* _Photos with camera intrinsics_
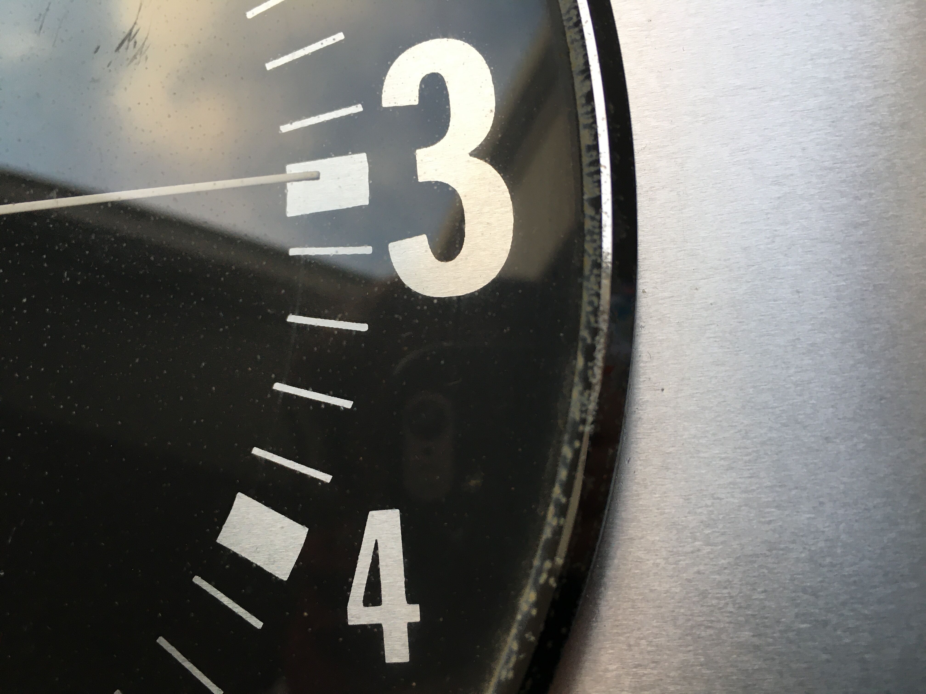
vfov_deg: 48.2
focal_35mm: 29
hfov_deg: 61.7
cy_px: 347
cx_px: 463
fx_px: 776
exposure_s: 1/33
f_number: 2.2
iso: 25
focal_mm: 4.15
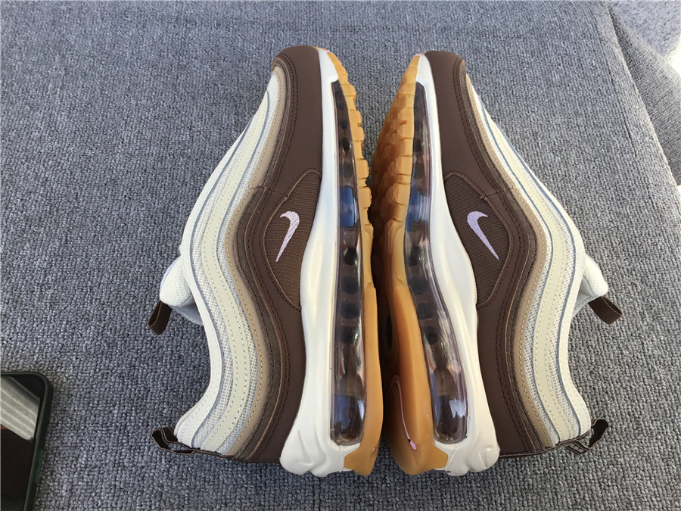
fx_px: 610
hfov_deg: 58.4
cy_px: 256
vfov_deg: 45.4
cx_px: 340
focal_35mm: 31
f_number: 2.4
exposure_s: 1/270
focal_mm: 3.3
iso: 25
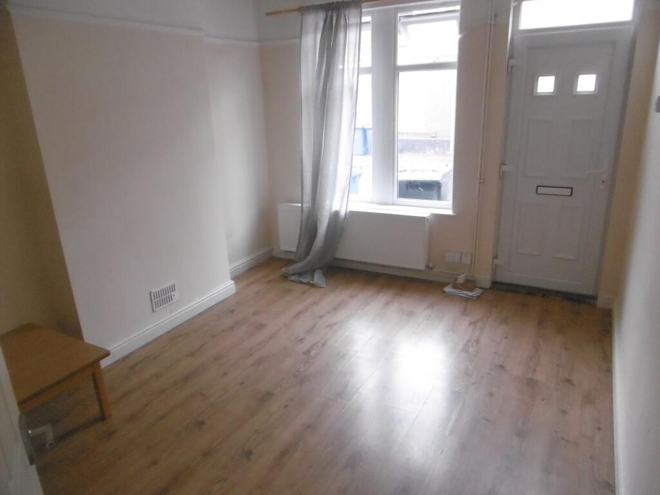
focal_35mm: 24
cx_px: 330
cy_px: 248
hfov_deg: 71.6
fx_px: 458
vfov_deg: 56.8
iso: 800
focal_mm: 4.3
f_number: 3.1
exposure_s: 1/80
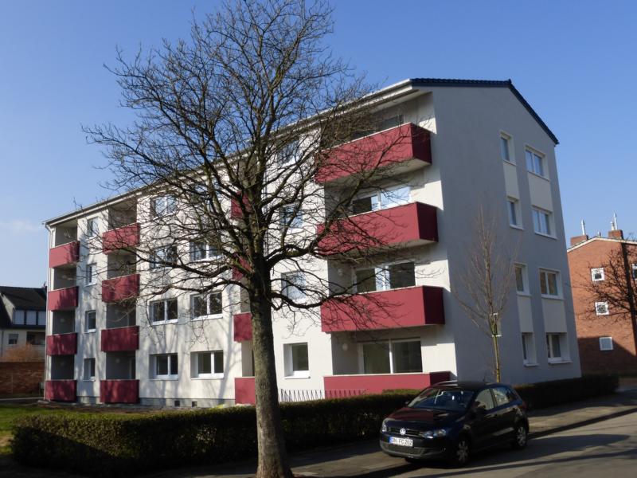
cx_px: 318
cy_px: 239
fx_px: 644
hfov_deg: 52.6
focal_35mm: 35
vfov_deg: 40.7
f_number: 3.7
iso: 100
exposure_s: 1/800
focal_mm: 6.1
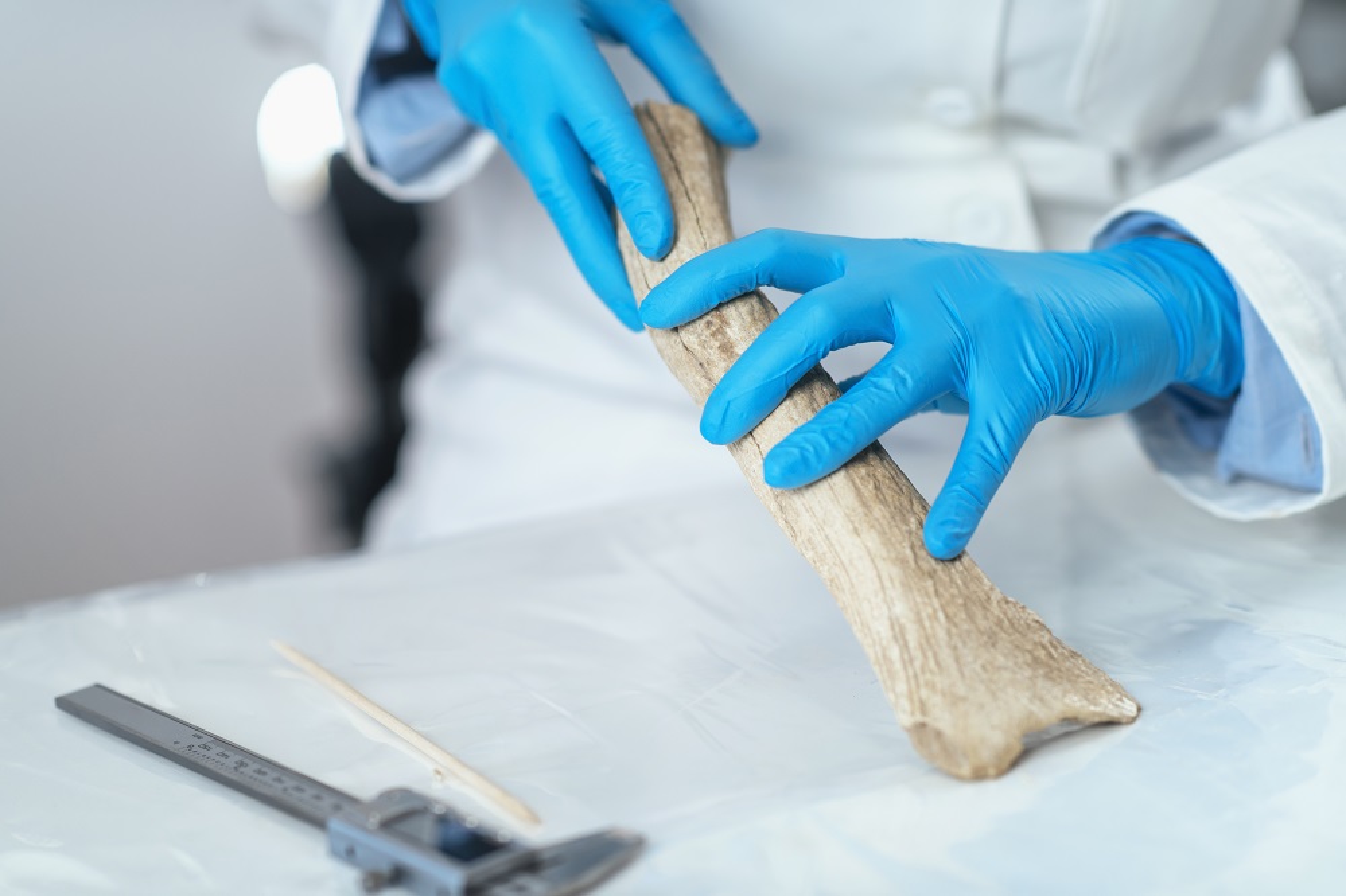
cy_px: 448
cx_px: 673
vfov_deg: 16.1
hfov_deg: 23.9
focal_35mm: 85
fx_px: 3177
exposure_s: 1/160
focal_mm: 85
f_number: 2.2
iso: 100
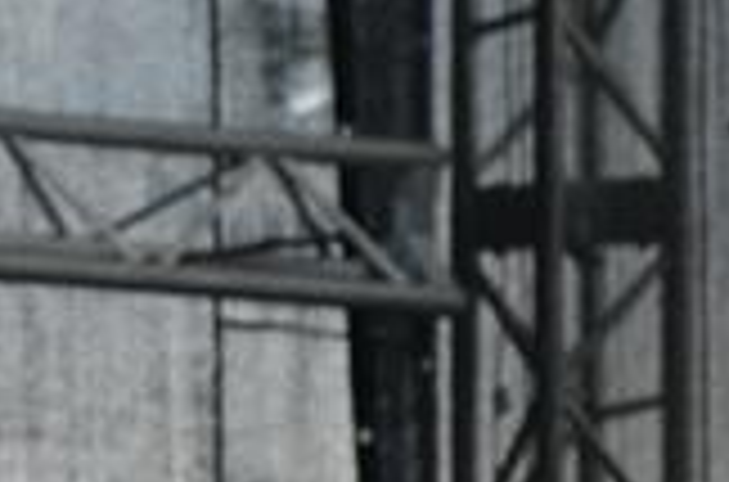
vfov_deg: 2.5
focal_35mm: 552
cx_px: -976
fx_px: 11145
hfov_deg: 3.7
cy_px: 687
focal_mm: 70
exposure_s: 1/320
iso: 1250
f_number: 4.5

* _AIM OF THE TASK_
Write the lines from the line containing "f_number: 3.1" through the last line of the data out again exactly, and only those lines; pictures stay out.

* _EXPECTED ANSWER_
f_number: 3.1
exposure_s: 1/80
cx_px: 318
cy_px: 239
fx_px: 644
hfov_deg: 52.6
focal_35mm: 35
vfov_deg: 40.7
f_number: 3.7
iso: 100
exposure_s: 1/800
focal_mm: 6.1
cy_px: 448
cx_px: 673
vfov_deg: 16.1
hfov_deg: 23.9
focal_35mm: 85
fx_px: 3177
exposure_s: 1/160
focal_mm: 85
f_number: 2.2
iso: 100
vfov_deg: 2.5
focal_35mm: 552
cx_px: -976
fx_px: 11145
hfov_deg: 3.7
cy_px: 687
focal_mm: 70
exposure_s: 1/320
iso: 1250
f_number: 4.5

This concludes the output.